Prompt: Put every line of the listing below into a Markdown table with two columns, Row and Listing line, numbering the rows in order and omitting any blank lines.

The data:
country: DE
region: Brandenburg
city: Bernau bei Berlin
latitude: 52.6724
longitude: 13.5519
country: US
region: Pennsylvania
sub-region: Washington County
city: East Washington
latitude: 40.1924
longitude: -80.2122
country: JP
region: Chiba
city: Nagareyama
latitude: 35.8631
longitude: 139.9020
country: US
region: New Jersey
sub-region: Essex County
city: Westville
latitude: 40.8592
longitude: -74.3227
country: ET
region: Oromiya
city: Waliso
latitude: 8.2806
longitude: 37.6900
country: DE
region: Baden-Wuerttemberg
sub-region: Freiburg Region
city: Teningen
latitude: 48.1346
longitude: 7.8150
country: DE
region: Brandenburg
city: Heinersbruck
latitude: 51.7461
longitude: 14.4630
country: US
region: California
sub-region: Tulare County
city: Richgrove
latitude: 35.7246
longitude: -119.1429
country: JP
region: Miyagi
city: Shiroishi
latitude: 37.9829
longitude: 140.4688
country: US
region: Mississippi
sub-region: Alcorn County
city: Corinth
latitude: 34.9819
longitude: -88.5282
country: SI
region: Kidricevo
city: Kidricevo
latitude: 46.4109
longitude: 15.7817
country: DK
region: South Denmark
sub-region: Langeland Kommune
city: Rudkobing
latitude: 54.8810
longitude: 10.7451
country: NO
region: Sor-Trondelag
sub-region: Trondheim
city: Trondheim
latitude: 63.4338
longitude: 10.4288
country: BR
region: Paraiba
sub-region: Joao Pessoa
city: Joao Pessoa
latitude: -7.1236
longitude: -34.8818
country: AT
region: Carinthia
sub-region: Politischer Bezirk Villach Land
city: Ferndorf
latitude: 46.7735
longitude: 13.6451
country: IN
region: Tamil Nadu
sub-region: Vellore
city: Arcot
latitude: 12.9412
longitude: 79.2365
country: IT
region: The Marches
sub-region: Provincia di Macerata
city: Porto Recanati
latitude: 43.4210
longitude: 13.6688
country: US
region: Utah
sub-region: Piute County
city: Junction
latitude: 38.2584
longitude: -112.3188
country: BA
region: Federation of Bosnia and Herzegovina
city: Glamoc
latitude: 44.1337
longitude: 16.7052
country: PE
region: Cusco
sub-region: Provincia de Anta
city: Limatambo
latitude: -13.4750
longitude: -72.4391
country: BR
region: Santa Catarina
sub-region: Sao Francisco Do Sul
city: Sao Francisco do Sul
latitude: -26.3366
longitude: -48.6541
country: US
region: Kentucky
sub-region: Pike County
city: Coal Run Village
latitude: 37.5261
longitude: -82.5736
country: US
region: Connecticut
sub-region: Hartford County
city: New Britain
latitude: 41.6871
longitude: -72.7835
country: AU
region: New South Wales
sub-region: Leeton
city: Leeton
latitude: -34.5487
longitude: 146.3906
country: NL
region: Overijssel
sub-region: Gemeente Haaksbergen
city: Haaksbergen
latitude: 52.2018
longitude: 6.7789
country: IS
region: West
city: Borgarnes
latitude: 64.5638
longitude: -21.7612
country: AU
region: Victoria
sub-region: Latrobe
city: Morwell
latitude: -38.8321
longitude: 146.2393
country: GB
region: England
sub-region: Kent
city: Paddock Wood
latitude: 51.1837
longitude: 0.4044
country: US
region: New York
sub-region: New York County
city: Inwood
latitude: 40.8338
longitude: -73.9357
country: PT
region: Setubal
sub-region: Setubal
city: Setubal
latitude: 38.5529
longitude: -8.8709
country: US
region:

Answer to the problem:
| Row | Listing line |
|---|---|
| 1 | country: DE |
| 2 | region: Brandenburg |
| 3 | city: Bernau bei Berlin |
| 4 | latitude: 52.6724 |
| 5 | longitude: 13.5519 |
| 6 | country: US |
| 7 | region: Pennsylvania |
| 8 | sub-region: Washington County |
| 9 | city: East Washington |
| 10 | latitude: 40.1924 |
| 11 | longitude: -80.2122 |
| 12 | country: JP |
| 13 | region: Chiba |
| 14 | city: Nagareyama |
| 15 | latitude: 35.8631 |
| 16 | longitude: 139.9020 |
| 17 | country: US |
| 18 | region: New Jersey |
| 19 | sub-region: Essex County |
| 20 | city: Westville |
| 21 | latitude: 40.8592 |
| 22 | longitude: -74.3227 |
| 23 | country: ET |
| 24 | region: Oromiya |
| 25 | city: Waliso |
| 26 | latitude: 8.2806 |
| 27 | longitude: 37.6900 |
| 28 | country: DE |
| 29 | region: Baden-Wuerttemberg |
| 30 | sub-region: Freiburg Region |
| 31 | city: Teningen |
| 32 | latitude: 48.1346 |
| 33 | longitude: 7.8150 |
| 34 | country: DE |
| 35 | region: Brandenburg |
| 36 | city: Heinersbruck |
| 37 | latitude: 51.7461 |
| 38 | longitude: 14.4630 |
| 39 | country: US |
| 40 | region: California |
| 41 | sub-region: Tulare County |
| 42 | city: Richgrove |
| 43 | latitude: 35.7246 |
| 44 | longitude: -119.1429 |
| 45 | country: JP |
| 46 | region: Miyagi |
| 47 | city: Shiroishi |
| 48 | latitude: 37.9829 |
| 49 | longitude: 140.4688 |
| 50 | country: US |
| 51 | region: Mississippi |
| 52 | sub-region: Alcorn County |
| 53 | city: Corinth |
| 54 | latitude: 34.9819 |
| 55 | longitude: -88.5282 |
| 56 | country: SI |
| 57 | region: Kidricevo |
| 58 | city: Kidricevo |
| 59 | latitude: 46.4109 |
| 60 | longitude: 15.7817 |
| 61 | country: DK |
| 62 | region: South Denmark |
| 63 | sub-region: Langeland Kommune |
| 64 | city: Rudkobing |
| 65 | latitude: 54.8810 |
| 66 | longitude: 10.7451 |
| 67 | country: NO |
| 68 | region: Sor-Trondelag |
| 69 | sub-region: Trondheim |
| 70 | city: Trondheim |
| 71 | latitude: 63.4338 |
| 72 | longitude: 10.4288 |
| 73 | country: BR |
| 74 | region: Paraiba |
| 75 | sub-region: Joao Pessoa |
| 76 | city: Joao Pessoa |
| 77 | latitude: -7.1236 |
| 78 | longitude: -34.8818 |
| 79 | country: AT |
| 80 | region: Carinthia |
| 81 | sub-region: Politischer Bezirk Villach Land |
| 82 | city: Ferndorf |
| 83 | latitude: 46.7735 |
| 84 | longitude: 13.6451 |
| 85 | country: IN |
| 86 | region: Tamil Nadu |
| 87 | sub-region: Vellore |
| 88 | city: Arcot |
| 89 | latitude: 12.9412 |
| 90 | longitude: 79.2365 |
| 91 | country: IT |
| 92 | region: The Marches |
| 93 | sub-region: Provincia di Macerata |
| 94 | city: Porto Recanati |
| 95 | latitude: 43.4210 |
| 96 | longitude: 13.6688 |
| 97 | country: US |
| 98 | region: Utah |
| 99 | sub-region: Piute County |
| 100 | city: Junction |
| 101 | latitude: 38.2584 |
| 102 | longitude: -112.3188 |
| 103 | country: BA |
| 104 | region: Federation of Bosnia and Herzegovina |
| 105 | city: Glamoc |
| 106 | latitude: 44.1337 |
| 107 | longitude: 16.7052 |
| 108 | country: PE |
| 109 | region: Cusco |
| 110 | sub-region: Provincia de Anta |
| 111 | city: Limatambo |
| 112 | latitude: -13.4750 |
| 113 | longitude: -72.4391 |
| 114 | country: BR |
| 115 | region: Santa Catarina |
| 116 | sub-region: Sao Francisco Do Sul |
| 117 | city: Sao Francisco do Sul |
| 118 | latitude: -26.3366 |
| 119 | longitude: -48.6541 |
| 120 | country: US |
| 121 | region: Kentucky |
| 122 | sub-region: Pike County |
| 123 | city: Coal Run Village |
| 124 | latitude: 37.5261 |
| 125 | longitude: -82.5736 |
| 126 | country: US |
| 127 | region: Connecticut |
| 128 | sub-region: Hartford County |
| 129 | city: New Britain |
| 130 | latitude: 41.6871 |
| 131 | longitude: -72.7835 |
| 132 | country: AU |
| 133 | region: New South Wales |
| 134 | sub-region: Leeton |
| 135 | city: Leeton |
| 136 | latitude: -34.5487 |
| 137 | longitude: 146.3906 |
| 138 | country: NL |
| 139 | region: Overijssel |
| 140 | sub-region: Gemeente Haaksbergen |
| 141 | city: Haaksbergen |
| 142 | latitude: 52.2018 |
| 143 | longitude: 6.7789 |
| 144 | country: IS |
| 145 | region: West |
| 146 | city: Borgarnes |
| 147 | latitude: 64.5638 |
| 148 | longitude: -21.7612 |
| 149 | country: AU |
| 150 | region: Victoria |
| 151 | sub-region: Latrobe |
| 152 | city: Morwell |
| 153 | latitude: -38.8321 |
| 154 | longitude: 146.2393 |
| 155 | country: GB |
| 156 | region: England |
| 157 | sub-region: Kent |
| 158 | city: Paddock Wood |
| 159 | latitude: 51.1837 |
| 160 | longitude: 0.4044 |
| 161 | country: US |
| 162 | region: New York |
| 163 | sub-region: New York County |
| 164 | city: Inwood |
| 165 | latitude: 40.8338 |
| 166 | longitude: -73.9357 |
| 167 | country: PT |
| 168 | region: Setubal |
| 169 | sub-region: Setubal |
| 170 | city: Setubal |
| 171 | latitude: 38.5529 |
| 172 | longitude: -8.8709 |
| 173 | country: US |
| 174 | region: |